- **WHAT YOU WILL DO**
From the entries that follow, reproduce exactly and only the lines from the line with "6 # Step 1: Load" to the line with "ab.drop(columns=['Weight_oz', 'Width', 'Height'])", endpoints included.

────────────────

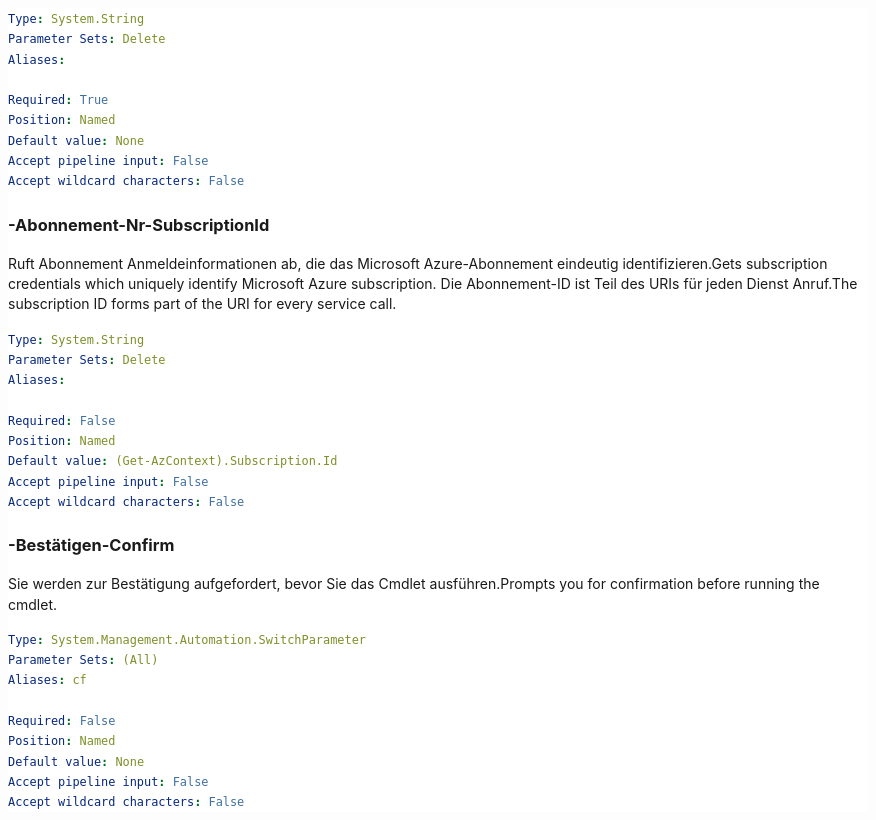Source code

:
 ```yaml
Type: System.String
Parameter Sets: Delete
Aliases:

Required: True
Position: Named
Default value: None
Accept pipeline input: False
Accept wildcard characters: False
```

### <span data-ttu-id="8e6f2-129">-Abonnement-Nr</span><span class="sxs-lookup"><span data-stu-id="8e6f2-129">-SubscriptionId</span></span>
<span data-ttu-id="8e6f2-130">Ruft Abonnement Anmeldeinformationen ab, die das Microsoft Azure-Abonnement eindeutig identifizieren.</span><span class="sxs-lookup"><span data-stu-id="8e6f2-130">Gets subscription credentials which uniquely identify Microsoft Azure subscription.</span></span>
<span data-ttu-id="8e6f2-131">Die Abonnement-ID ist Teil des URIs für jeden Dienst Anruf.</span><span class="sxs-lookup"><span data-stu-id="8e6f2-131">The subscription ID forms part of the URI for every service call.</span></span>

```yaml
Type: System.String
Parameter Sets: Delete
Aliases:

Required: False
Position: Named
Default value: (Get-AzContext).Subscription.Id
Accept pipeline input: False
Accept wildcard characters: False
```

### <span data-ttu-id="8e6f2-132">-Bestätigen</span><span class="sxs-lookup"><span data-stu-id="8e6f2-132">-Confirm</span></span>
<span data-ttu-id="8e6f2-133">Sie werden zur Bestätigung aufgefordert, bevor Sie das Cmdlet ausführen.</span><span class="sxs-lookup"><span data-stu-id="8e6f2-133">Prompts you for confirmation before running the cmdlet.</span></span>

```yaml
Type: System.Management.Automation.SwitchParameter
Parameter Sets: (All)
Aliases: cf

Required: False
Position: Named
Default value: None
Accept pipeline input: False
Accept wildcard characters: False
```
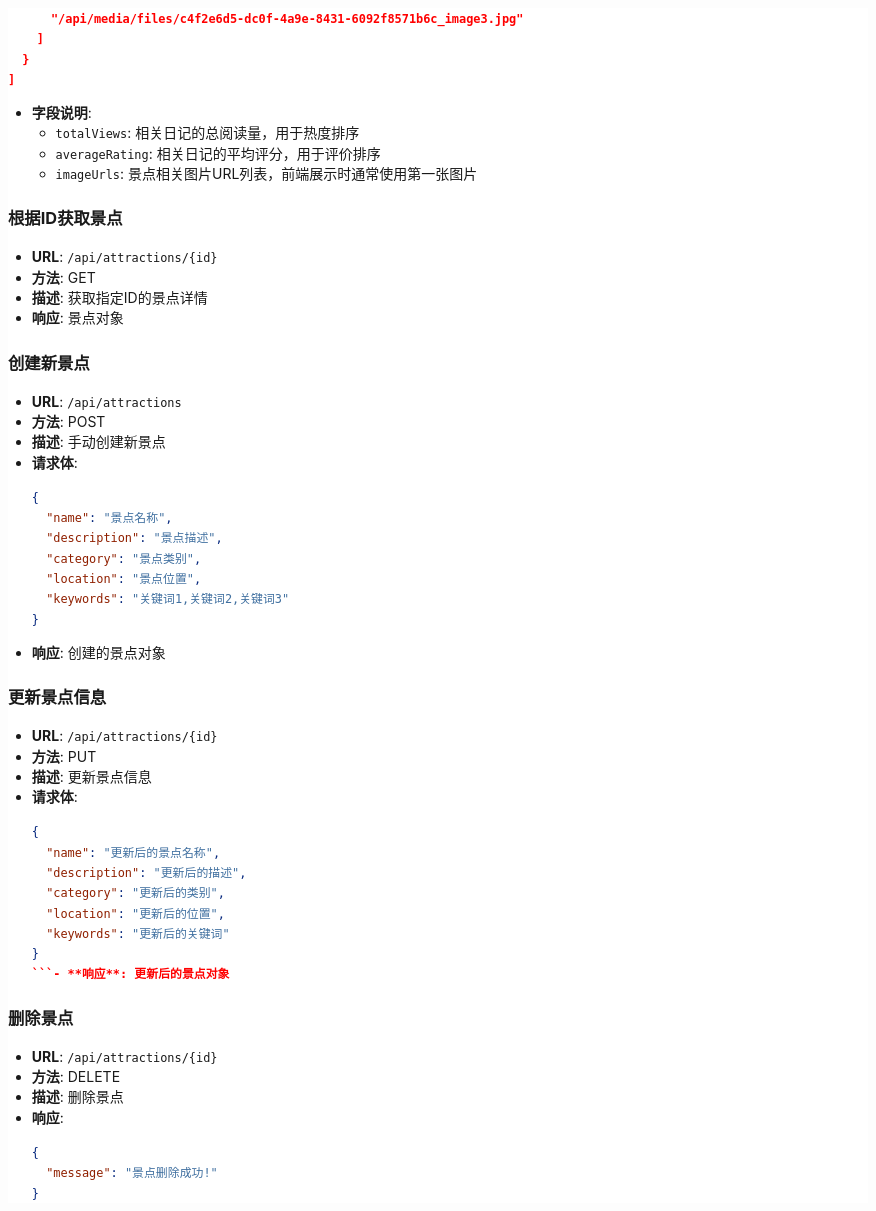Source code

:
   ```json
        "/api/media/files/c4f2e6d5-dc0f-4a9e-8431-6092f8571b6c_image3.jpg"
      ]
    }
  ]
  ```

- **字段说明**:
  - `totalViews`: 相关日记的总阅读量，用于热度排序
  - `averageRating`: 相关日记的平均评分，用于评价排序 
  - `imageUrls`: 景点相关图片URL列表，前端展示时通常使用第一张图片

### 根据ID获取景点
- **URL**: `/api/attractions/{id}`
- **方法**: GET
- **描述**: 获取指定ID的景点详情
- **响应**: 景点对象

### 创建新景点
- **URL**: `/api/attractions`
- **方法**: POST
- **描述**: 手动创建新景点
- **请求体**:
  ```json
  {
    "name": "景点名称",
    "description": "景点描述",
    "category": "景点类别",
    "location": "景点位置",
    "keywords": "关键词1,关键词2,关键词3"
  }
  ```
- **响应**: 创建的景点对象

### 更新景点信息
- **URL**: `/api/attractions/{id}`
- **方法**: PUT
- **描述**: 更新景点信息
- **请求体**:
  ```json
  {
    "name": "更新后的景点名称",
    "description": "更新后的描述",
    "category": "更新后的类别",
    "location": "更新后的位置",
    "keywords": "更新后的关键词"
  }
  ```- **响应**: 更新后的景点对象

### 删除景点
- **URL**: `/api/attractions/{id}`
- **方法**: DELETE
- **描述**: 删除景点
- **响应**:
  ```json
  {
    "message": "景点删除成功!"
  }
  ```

────────────────

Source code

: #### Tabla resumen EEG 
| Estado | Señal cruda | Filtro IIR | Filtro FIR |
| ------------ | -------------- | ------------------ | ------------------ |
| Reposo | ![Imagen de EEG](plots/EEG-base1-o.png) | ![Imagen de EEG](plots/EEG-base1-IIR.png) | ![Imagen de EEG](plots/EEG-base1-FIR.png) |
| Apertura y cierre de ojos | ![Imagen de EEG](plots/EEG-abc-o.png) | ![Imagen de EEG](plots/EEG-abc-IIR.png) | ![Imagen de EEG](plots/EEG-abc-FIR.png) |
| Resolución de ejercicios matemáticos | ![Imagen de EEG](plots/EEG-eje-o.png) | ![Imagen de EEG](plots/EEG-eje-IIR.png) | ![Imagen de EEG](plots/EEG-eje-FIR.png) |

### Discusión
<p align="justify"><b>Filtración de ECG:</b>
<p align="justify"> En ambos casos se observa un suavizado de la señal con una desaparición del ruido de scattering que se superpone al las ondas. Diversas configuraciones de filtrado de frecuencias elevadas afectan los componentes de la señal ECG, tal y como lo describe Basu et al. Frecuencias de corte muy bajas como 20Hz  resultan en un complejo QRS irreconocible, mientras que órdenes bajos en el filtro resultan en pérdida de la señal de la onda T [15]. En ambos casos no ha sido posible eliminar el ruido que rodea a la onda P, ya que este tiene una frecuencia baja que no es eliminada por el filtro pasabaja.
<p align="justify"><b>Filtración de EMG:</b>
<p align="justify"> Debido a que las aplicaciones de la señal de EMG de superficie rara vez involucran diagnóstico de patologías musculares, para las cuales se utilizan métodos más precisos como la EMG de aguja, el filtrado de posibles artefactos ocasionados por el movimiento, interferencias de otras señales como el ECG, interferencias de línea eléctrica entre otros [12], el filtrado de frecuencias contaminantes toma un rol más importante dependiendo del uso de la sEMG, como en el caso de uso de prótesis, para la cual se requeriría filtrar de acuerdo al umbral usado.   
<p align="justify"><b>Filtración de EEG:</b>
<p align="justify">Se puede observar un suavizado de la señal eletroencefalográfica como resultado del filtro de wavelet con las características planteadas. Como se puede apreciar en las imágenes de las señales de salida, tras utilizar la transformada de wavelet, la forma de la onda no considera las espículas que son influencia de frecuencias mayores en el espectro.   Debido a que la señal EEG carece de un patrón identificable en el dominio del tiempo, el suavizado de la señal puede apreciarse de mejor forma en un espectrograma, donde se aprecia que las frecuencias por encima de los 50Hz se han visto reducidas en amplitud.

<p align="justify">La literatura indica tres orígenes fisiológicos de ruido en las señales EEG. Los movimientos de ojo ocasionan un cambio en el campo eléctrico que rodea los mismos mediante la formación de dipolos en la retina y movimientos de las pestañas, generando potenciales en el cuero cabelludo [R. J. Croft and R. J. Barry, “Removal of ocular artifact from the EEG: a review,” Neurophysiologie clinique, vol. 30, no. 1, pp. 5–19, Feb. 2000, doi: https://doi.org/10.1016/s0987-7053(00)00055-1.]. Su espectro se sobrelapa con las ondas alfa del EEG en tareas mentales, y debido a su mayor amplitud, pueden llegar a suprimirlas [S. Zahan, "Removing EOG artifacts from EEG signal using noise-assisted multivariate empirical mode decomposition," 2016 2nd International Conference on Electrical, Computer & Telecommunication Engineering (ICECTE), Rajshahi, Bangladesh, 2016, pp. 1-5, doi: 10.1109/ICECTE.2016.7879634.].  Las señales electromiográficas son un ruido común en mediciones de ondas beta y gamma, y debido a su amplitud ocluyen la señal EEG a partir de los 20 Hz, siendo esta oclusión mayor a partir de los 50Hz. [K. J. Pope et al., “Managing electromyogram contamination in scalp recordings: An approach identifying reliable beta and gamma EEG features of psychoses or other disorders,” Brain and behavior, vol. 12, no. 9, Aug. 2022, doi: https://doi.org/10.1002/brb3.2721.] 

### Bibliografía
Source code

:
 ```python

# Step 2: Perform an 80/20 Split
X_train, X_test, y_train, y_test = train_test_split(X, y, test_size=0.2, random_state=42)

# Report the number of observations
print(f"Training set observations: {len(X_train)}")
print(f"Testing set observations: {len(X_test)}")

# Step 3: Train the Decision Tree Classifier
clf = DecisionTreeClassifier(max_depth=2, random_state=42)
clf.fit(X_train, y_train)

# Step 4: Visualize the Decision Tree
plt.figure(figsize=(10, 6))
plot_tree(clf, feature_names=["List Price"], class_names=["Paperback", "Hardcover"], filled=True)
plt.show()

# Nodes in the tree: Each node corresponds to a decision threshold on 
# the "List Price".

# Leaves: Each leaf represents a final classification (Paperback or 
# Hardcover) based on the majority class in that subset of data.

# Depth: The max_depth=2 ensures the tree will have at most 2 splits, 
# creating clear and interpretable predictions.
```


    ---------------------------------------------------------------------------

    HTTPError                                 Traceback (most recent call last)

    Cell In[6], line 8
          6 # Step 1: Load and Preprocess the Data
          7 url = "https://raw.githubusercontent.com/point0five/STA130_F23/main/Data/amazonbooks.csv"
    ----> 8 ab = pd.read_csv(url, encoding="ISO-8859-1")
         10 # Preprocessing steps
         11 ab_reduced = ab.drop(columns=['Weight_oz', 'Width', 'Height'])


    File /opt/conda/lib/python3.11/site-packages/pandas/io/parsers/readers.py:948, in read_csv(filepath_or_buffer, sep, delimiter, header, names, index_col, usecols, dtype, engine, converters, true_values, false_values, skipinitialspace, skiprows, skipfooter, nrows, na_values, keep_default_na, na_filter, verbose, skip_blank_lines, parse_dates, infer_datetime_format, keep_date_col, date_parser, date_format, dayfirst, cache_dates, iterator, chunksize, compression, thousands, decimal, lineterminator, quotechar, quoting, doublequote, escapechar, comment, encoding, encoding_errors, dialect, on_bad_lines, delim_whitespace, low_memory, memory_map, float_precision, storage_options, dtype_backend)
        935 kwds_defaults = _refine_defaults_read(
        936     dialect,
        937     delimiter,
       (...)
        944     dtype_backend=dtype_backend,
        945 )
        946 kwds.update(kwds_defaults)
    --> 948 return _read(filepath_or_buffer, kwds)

────────────────

- **RESULT FOR THIS TASK**
          6 # Step 1: Load and Preprocess the Data
          7 url = "https://raw.githubusercontent.com/point0five/STA130_F23/main/Data/amazonbooks.csv"
    ----> 8 ab = pd.read_csv(url, encoding="ISO-8859-1")
         10 # Preprocessing steps
         11 ab_reduced = ab.drop(columns=['Weight_oz', 'Width', 'Height'])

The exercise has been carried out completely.